◆ Document excerpt:
--- --- ---
China broke into tens of thousands of email accounts in January. Now officials fear the breach wasn't just about spying. It was to build the next generation of artificial intelligence.

Transcript

AUDIE CORNISH, HOST:

Earlier this year, Chinese government hackers stole tens of thousands of emails by slipping into a Microsoft Exchange email server - a breach serious enough for the White House and the FBI to take notice. Dina Temple-Raston of NPR's investigations team reports the attack went far beyond stolen correspondence.

DINA TEMPLE-RASTON, BYLINE: Steven Adair noticed back in January something suspicious in one of his client's servers. Someone appeared to be stealing emails.

STEVEN ADAIR: Kind of like a, you know, my hair is almost raising on my arms. And I think, you know, this feeling of, like, oh, crap, this is not what should be going on.

TEMPLE-RASTON: Adair is the president of a cybersecurity firm called Volexity. And he could see that intruders had actually taken control of the server linked to the Microsoft Exchange program. And whoever it was was asking for access to specific emails and the local Exchange server was just giving it to them - no passwords needed.
--- --- ---
◆ Data:
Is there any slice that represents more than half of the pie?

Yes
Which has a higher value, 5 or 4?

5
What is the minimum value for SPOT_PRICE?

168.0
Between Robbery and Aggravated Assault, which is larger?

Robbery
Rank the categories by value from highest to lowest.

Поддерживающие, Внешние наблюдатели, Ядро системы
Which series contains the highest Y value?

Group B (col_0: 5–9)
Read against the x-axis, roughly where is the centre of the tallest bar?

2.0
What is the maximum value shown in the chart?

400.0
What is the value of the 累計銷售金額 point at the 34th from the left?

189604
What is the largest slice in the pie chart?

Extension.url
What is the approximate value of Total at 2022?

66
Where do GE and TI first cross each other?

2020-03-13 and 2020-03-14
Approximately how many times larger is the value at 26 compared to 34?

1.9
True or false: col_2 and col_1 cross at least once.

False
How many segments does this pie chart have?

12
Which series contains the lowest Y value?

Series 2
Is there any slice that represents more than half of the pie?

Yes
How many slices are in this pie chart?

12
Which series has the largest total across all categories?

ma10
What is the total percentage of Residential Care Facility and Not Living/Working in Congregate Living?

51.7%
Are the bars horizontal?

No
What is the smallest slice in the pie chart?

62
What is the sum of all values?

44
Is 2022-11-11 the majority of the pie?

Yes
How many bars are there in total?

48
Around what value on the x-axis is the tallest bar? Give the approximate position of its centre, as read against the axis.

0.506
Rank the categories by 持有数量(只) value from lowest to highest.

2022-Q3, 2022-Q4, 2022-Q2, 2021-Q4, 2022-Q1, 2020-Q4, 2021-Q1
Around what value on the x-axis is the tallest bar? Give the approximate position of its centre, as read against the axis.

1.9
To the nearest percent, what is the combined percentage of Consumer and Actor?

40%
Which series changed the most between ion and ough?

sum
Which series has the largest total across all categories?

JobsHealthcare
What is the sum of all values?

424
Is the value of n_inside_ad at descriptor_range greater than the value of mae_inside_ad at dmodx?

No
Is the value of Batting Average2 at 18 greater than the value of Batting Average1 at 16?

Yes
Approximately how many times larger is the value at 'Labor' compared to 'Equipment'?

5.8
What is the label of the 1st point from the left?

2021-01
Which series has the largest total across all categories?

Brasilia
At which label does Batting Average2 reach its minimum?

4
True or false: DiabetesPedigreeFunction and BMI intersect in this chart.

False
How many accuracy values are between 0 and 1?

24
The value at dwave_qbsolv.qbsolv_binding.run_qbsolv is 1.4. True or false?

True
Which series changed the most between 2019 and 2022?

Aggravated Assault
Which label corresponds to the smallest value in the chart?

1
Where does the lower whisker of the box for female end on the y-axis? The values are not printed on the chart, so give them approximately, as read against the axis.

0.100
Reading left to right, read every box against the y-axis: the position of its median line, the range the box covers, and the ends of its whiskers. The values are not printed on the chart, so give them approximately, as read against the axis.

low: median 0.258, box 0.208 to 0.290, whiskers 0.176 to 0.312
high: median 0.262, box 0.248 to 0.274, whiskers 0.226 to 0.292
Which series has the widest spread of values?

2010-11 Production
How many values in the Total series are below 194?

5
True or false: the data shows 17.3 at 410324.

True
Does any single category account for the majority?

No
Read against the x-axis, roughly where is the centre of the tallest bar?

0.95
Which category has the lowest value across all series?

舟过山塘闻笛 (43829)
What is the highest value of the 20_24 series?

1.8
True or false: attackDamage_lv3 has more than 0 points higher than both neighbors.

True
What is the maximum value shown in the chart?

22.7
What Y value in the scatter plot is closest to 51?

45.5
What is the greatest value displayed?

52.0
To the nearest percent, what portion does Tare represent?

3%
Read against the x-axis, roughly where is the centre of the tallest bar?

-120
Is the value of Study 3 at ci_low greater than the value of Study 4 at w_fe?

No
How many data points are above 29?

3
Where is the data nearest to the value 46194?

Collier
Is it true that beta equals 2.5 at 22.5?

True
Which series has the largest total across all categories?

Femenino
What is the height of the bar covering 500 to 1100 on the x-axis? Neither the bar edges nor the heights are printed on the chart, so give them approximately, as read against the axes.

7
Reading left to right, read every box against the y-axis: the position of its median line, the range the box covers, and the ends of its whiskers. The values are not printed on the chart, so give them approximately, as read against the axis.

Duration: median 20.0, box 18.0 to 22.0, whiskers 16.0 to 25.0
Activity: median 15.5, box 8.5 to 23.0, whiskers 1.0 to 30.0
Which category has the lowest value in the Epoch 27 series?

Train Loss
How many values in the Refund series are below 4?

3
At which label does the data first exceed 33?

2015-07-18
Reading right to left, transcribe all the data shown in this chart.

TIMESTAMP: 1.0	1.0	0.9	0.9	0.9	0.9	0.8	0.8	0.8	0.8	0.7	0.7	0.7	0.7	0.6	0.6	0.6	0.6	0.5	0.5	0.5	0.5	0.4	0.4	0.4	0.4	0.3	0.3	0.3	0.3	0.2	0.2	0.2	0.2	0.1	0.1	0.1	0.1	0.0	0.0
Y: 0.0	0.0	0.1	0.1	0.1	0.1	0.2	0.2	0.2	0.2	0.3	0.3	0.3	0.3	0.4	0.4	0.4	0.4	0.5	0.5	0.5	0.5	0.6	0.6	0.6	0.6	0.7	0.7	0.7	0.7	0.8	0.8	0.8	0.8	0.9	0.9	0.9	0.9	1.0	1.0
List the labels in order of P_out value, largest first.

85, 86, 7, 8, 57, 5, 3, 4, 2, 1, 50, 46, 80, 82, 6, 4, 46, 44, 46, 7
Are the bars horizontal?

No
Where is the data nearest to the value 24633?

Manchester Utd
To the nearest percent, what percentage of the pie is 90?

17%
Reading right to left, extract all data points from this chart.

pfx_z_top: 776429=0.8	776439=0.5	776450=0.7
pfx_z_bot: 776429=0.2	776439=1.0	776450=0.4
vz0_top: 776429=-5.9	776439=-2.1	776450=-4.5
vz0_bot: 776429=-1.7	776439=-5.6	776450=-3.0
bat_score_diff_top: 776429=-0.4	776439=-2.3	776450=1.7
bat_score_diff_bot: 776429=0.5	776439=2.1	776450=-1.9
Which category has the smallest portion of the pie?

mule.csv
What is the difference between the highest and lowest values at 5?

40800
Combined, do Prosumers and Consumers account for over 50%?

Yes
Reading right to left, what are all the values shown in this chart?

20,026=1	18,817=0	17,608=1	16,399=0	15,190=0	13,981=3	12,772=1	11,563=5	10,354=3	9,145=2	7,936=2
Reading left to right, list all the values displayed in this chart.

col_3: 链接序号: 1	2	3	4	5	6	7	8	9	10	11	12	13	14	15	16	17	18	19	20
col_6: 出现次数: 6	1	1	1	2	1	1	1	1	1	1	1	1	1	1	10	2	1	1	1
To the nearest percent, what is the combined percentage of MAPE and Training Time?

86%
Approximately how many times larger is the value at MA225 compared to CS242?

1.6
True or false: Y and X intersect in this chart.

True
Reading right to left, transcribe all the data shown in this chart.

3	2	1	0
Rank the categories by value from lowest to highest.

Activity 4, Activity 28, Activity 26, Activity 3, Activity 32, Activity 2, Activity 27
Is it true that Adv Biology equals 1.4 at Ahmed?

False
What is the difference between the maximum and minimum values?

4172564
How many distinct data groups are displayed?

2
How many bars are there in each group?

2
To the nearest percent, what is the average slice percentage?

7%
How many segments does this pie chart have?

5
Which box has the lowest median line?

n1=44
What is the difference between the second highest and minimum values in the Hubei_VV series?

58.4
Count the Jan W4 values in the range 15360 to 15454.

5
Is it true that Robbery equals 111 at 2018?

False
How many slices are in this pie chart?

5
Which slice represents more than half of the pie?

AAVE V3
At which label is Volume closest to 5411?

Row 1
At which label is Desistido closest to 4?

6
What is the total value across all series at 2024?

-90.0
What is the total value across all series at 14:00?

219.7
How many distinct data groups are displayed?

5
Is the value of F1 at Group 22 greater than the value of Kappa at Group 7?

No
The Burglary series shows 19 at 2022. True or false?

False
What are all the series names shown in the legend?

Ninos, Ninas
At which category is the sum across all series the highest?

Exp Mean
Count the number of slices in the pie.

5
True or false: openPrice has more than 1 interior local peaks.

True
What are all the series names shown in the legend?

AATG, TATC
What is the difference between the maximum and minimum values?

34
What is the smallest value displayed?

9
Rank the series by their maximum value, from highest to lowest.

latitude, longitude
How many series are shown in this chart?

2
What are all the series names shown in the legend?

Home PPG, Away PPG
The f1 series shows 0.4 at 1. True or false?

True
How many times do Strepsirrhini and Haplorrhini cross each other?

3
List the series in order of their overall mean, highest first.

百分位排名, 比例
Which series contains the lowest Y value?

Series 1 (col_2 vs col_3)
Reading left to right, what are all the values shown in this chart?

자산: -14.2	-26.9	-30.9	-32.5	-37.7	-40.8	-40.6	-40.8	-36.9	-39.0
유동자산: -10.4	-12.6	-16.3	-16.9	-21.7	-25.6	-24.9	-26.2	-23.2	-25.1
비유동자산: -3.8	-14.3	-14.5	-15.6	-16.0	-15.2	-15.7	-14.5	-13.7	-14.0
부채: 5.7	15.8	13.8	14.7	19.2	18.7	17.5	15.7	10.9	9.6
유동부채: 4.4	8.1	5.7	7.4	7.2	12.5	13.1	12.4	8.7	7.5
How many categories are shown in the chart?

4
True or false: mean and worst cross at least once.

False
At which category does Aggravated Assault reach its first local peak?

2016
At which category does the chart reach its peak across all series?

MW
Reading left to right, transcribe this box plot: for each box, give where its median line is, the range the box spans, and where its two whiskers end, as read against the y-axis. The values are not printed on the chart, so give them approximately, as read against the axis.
--- --- ---
From the transcript about the Microsoft Exchange email breach, extract the passage between "DINA TEMPLE-RASTON, BYLINE: Steven" and "be stealing emails.", inclusive.

◆ Solution:
DINA TEMPLE-RASTON, BYLINE: Steven Adair noticed back in January something suspicious in one of his client's servers. Someone appeared to be stealing emails.